Laser Shock Wave Assisted Patterning on NiTi and NitiHf Shape Memory Alloy Surfaces

Shape memory alloys (SMAs) are a unique class of smart materials that have become of recent interest in engineering, biomedical and aerospace technologies. Here, we report an advanced direct imprinting method with low cost, quick, and low environmental impact to create thermally controllable surface pattern using laser pulses. Patterned micro indents were generated on NiTi (50-50 %) and NiTiHf SMAs using an Nd:YAG laser operating at 1064 nm combined with suitable transparent overlay, a sacrificial layer of graphite, and copper grid. Laser pulses at different energy densities generating pressure pulses up to 10 GPa on the surface was focused through the confinement medium, ablating the copper grid to create plasma and transferring the grid pattern onto the NiTi and NiTiHf surface. AFM, SEM and optical microscope images of square pattern with different sizes were obtained. One dimensional profile analysis show that depth of the pattern initially increased linearly until the optical breakdown of the transparent overlay occurs and dense ionized plasma absorbs and reflects the laser beam.
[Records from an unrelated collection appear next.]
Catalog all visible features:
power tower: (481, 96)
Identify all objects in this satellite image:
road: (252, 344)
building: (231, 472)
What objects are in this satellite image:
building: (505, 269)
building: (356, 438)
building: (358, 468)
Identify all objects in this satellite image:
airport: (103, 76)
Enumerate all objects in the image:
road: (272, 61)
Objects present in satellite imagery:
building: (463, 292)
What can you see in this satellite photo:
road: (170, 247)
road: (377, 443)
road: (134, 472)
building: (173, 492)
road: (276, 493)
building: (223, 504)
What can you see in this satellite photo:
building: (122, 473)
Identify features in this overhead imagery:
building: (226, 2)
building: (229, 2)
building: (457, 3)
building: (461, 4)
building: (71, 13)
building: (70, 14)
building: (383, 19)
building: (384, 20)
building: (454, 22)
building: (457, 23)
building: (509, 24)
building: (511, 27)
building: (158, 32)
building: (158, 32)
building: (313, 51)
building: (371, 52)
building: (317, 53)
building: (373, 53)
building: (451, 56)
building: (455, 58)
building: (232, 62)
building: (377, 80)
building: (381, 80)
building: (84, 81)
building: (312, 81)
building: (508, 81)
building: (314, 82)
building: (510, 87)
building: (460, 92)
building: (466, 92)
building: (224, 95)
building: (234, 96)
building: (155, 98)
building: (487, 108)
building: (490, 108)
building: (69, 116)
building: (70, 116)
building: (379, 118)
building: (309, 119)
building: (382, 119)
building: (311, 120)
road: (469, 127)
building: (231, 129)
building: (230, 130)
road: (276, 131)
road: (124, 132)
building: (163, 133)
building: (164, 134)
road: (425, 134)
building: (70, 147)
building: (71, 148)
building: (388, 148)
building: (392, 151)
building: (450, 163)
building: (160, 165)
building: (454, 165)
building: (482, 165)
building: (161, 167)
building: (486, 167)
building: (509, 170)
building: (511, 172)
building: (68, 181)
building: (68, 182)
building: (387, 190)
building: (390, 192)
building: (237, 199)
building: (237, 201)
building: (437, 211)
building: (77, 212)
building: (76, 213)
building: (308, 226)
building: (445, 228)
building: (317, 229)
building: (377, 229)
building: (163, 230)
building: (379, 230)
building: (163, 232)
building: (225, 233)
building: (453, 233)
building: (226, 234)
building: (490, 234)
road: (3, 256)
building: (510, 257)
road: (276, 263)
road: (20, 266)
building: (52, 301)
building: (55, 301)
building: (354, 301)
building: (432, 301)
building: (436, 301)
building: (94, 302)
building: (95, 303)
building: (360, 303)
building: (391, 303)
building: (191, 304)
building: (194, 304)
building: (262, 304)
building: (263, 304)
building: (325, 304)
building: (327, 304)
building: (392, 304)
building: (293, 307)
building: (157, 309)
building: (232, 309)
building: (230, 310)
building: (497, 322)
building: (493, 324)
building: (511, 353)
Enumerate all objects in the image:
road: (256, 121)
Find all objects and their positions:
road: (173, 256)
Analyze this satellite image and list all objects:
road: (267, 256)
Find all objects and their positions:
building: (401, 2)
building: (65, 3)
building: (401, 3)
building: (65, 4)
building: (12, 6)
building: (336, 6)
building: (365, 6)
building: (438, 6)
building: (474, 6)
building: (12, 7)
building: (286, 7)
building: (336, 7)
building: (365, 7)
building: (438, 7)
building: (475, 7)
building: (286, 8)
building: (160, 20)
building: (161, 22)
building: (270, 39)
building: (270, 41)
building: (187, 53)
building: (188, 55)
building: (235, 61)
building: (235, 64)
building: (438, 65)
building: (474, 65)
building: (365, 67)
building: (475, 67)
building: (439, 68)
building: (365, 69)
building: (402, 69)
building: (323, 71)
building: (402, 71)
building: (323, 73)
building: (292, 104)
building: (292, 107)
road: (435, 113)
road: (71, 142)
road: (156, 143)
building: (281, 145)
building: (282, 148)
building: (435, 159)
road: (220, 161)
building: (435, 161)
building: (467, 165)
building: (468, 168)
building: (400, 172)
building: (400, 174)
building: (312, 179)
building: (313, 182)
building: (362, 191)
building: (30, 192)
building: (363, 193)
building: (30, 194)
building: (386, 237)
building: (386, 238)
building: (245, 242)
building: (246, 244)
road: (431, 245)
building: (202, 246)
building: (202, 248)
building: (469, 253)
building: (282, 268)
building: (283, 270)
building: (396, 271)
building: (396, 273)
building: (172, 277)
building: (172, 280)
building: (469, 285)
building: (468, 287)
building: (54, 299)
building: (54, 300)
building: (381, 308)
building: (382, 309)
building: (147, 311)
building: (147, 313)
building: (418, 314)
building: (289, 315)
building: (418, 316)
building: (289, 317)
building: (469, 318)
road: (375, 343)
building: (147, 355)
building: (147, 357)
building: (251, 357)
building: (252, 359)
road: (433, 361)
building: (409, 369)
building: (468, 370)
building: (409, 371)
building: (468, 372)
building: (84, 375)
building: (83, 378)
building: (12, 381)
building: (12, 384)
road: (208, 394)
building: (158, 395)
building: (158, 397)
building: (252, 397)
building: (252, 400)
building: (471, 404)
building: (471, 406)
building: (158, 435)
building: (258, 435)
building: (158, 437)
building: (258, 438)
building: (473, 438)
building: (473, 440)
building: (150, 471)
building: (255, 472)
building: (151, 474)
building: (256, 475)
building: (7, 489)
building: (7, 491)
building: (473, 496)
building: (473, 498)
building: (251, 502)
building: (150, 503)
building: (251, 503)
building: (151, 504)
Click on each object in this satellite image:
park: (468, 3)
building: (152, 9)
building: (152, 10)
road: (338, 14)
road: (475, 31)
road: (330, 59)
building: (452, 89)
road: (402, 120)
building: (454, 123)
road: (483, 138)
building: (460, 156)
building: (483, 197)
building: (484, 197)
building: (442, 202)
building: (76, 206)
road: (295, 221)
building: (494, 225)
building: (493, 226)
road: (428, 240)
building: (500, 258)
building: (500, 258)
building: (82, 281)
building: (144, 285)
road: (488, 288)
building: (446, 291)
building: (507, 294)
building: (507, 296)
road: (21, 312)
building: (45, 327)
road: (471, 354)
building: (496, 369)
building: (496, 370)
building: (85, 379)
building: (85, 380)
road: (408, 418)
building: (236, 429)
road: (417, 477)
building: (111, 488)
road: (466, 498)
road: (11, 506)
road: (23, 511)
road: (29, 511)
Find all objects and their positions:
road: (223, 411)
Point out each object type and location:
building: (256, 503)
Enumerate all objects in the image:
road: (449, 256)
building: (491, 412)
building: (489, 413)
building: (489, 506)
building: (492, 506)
Experimental data is in good agreement with theoretical simulation of laser induced shock wave propagation inside material. Stress wave closely followed the rise time of the laser pulse to its peak values and initial decay. Rapid attenuation and dispersion of stress wave was observed. Ongoing experiments on different wavelength and confinement medium conditions and recovery ratio (ratio of depth of cold indent to the depth of the initial indent) will also be presented.